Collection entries
------------------------------------------------
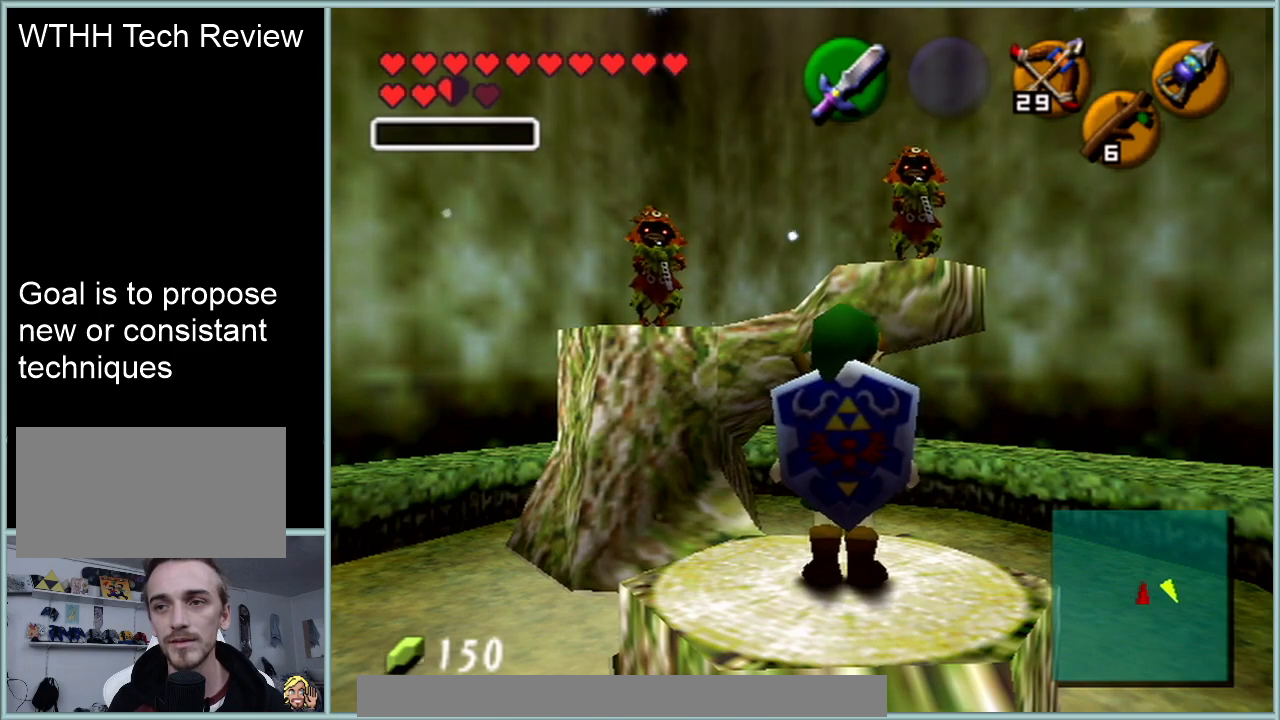
Gameplay with a controller (Nintendo layout); each line is a JSON object with the inputs held at the frame after it. "events" lists button and stick changes between this image and that frame as [ms after this image, input, new state], when the widget could be followed in between. Not read: L1 L3 R3.
{"buttons": [], "left_stick": "left", "events": [[383, "left_stick", "left"]]}
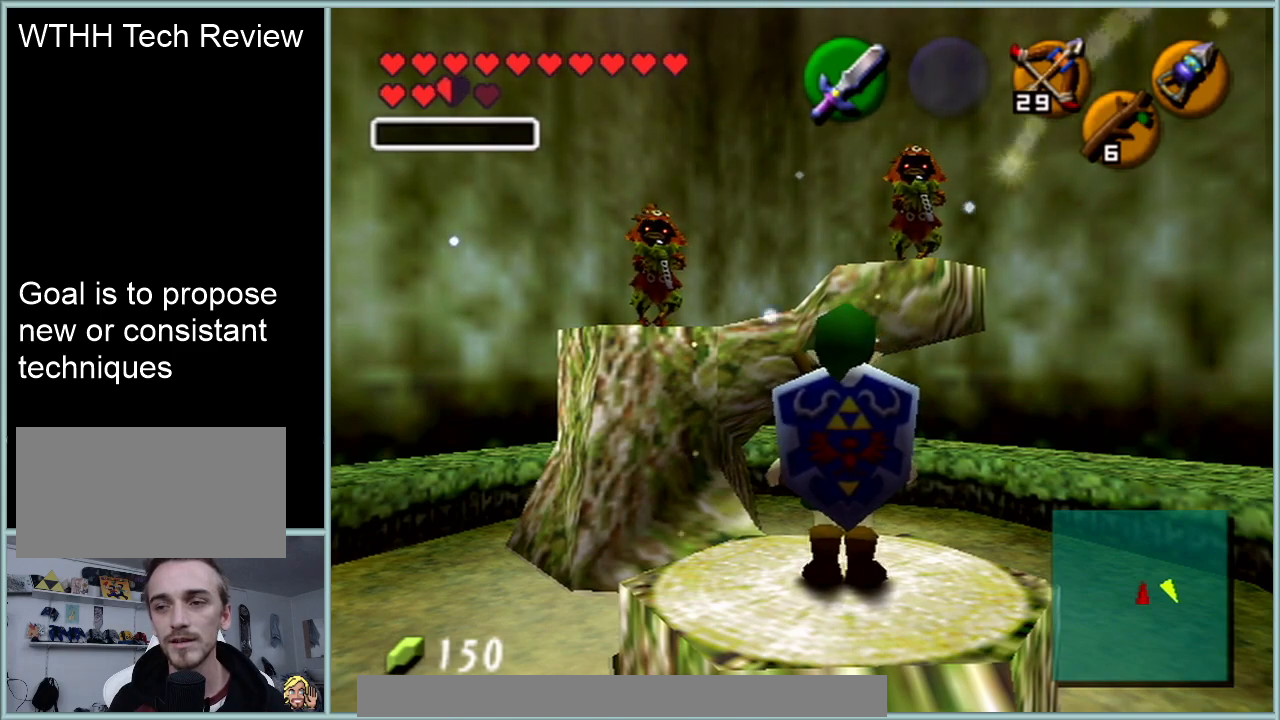
{"buttons": [], "left_stick": "left", "events": []}
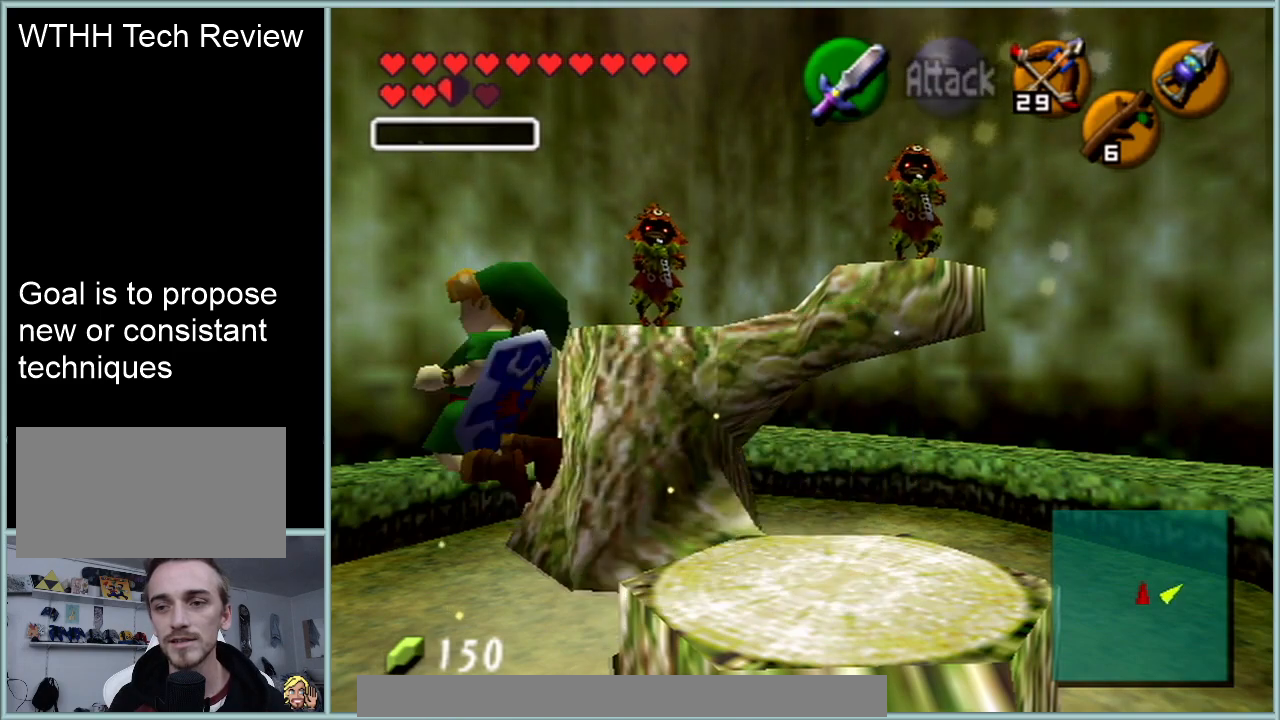
{"buttons": [], "left_stick": "center", "events": [[100, "left_stick", "center"]]}
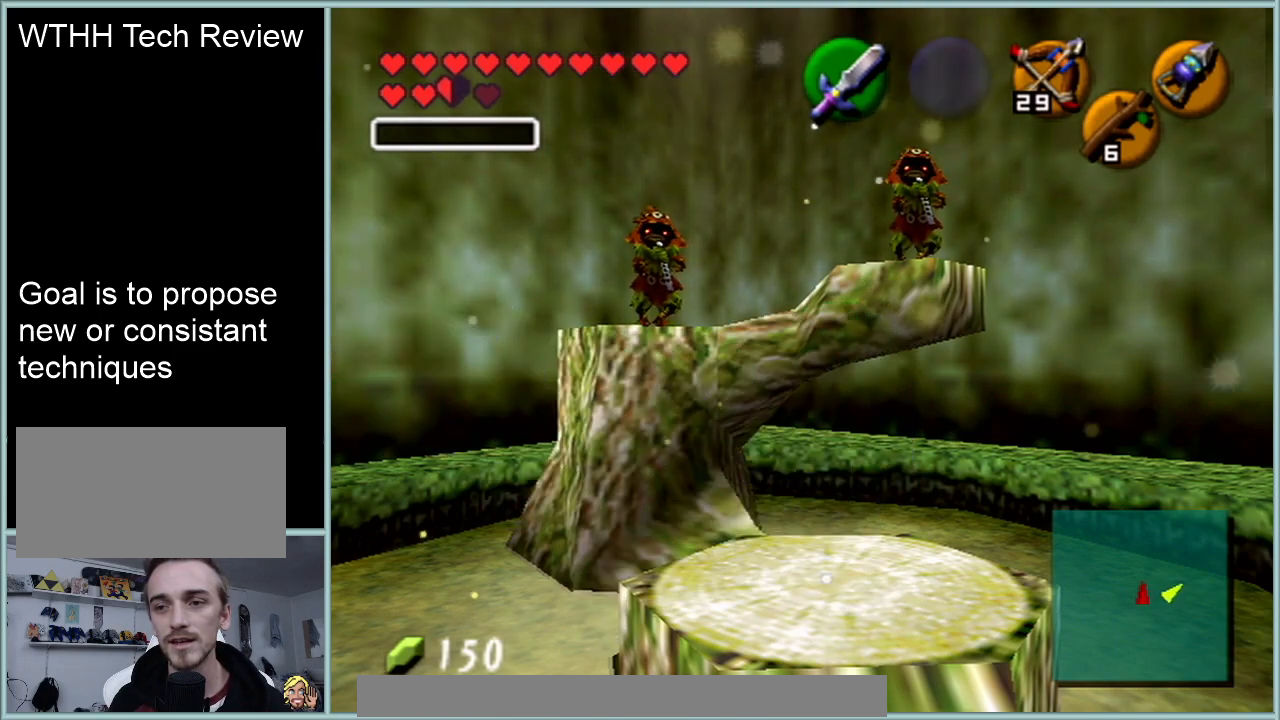
{"buttons": [], "left_stick": "center", "events": []}
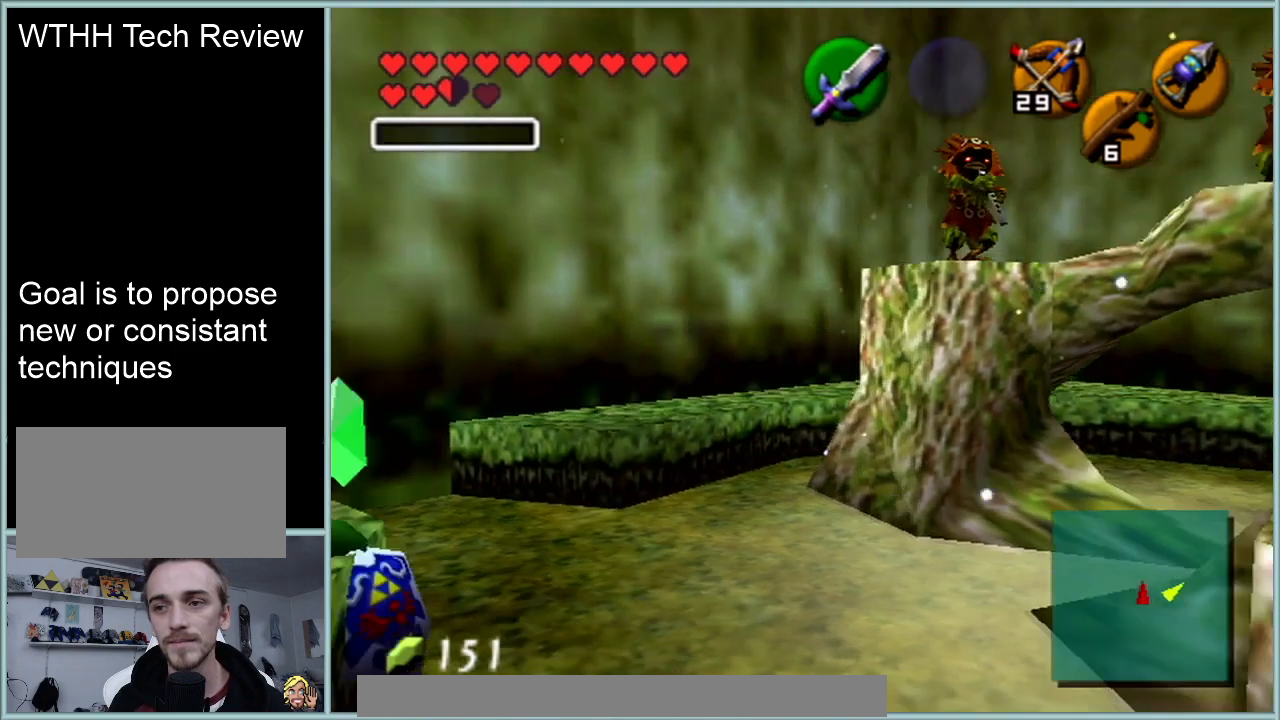
{"buttons": [], "left_stick": "center", "events": []}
------------------------------------------------
_Problem to work on_
Give every record again word for word, pictures excluded.

_Task response_
Gameplay with a controller (Nintendo layout); each line is a JSON object with the inputs held at the frame after it. "events" lists button and stick changes between this image and that frame as [ms after this image, input, new state], when the widget could be followed in between. Not read: L1 L3 R3.
{"buttons": [], "left_stick": "left", "events": [[383, "left_stick", "left"]]}
{"buttons": [], "left_stick": "left", "events": []}
{"buttons": [], "left_stick": "center", "events": [[100, "left_stick", "center"]]}
{"buttons": [], "left_stick": "center", "events": []}
{"buttons": [], "left_stick": "center", "events": []}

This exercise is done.